Grimeca, aiuto-ponte. Angelo Zanellato: «Determinante che continui la produzione»
Sabato 12 Giugno 2010 - Rovigo - Angelo Zanellato sta onorando il suo impegno e sta facendo di tutto per aiutare la Grimeca. Ieri ha convocato d'urgenza il consiglio di amministrazione del Consvipo per discutere della richiesta, formalizzata l'altro giorno in Provincia dall'azienda e dai sindacati, di contribuire ancora una volta al "salvataggio" degli stipendi dei lavoratori.

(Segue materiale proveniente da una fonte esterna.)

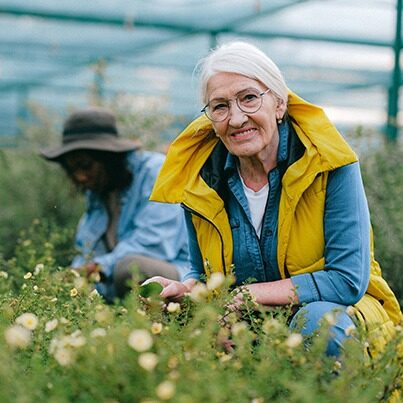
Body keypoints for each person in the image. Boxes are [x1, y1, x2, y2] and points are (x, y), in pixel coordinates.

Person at [145, 41, 401, 356]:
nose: (236, 119)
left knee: (317, 323)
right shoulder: (200, 181)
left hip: (342, 315)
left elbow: (347, 280)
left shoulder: (330, 166)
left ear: (279, 104)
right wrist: (183, 292)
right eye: (220, 106)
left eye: (249, 98)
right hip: (248, 319)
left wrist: (247, 296)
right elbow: (201, 274)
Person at [41, 106, 189, 302]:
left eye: (85, 165)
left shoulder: (156, 172)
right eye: (72, 169)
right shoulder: (99, 191)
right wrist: (69, 277)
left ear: (108, 157)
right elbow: (87, 251)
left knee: (131, 269)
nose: (80, 176)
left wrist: (96, 269)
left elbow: (154, 244)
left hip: (179, 276)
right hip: (122, 278)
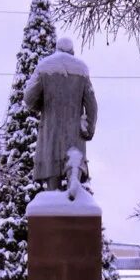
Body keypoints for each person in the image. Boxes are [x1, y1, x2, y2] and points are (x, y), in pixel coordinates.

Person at [24, 37, 98, 190]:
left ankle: (54, 202)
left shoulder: (45, 67)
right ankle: (73, 177)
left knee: (52, 176)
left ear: (57, 49)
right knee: (74, 159)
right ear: (72, 51)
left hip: (51, 131)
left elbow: (29, 98)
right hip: (74, 133)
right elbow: (92, 104)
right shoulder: (81, 70)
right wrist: (89, 129)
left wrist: (42, 107)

La proprietà, a palazzo Celio, aveva annunciato di riuscire ad onorare la scadenza del 14 giugno per la restituzione del prestito di oltre 800mila euro concesso dal Consvipo per il pagamento delle buste paga di maggio, ma di riuscire a versare solo un acconto di 300mila euro per giugno. Nel Cda di ieri mattina anche i segretari di Fiom Cgil, Fim Cisl e Uilm, insieme alle Rsu, hanno manifestato preoccupazioni per le sorti della Grimeca, sottolineando che se lo stabilimento ferma la produzione non ci sarà più la possibilità di fatturare e quindi di sopravvivere in questa lunga attesa di un finanziamento di 35 milioni di euro dagli istituti bancari per la ristrutturazione.

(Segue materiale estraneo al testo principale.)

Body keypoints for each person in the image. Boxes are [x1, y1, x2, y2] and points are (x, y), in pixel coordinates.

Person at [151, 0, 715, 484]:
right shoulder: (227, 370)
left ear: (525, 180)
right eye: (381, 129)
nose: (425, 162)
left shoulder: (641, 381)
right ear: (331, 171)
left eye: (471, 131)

Il consiglio di amministrazione del Consvipo avrebbe dato la disponibilità ad accompagnare questa fase, fatta salva la verifica di fattibilità tecnico-giuridica di poter riutilizzare i fondi di Adriatic Lng per una sola azienda. «Serve naturalmente la condivisione politica - avverte Zanellato - ma credo che entro pochi giorni saremo in grado di dare una risposta per un aiuto-ponte convocando anche il tavolo dell'economia e i sindaci». L'unica incognita è l'incontro convocato per giovedì prossimo al ministero. «Se in quella sede ci saranno conferme sul finanziamento delle banche, siamo pronti a soccorrere l'azienda e i lavoratori per uno o due mesi, è importante che si continui la produzione».
Intanto ieri si è tenuta l'assemblea dei lavoratori in cui è stato fatto il punto della situazione da Fiom, Fim e Uilm e le maestranze hanno mostrato senso del dovere e dignità. Nessuno sciopero, si continuerà a lavorare anche con un semplice acconto sullo stipendio.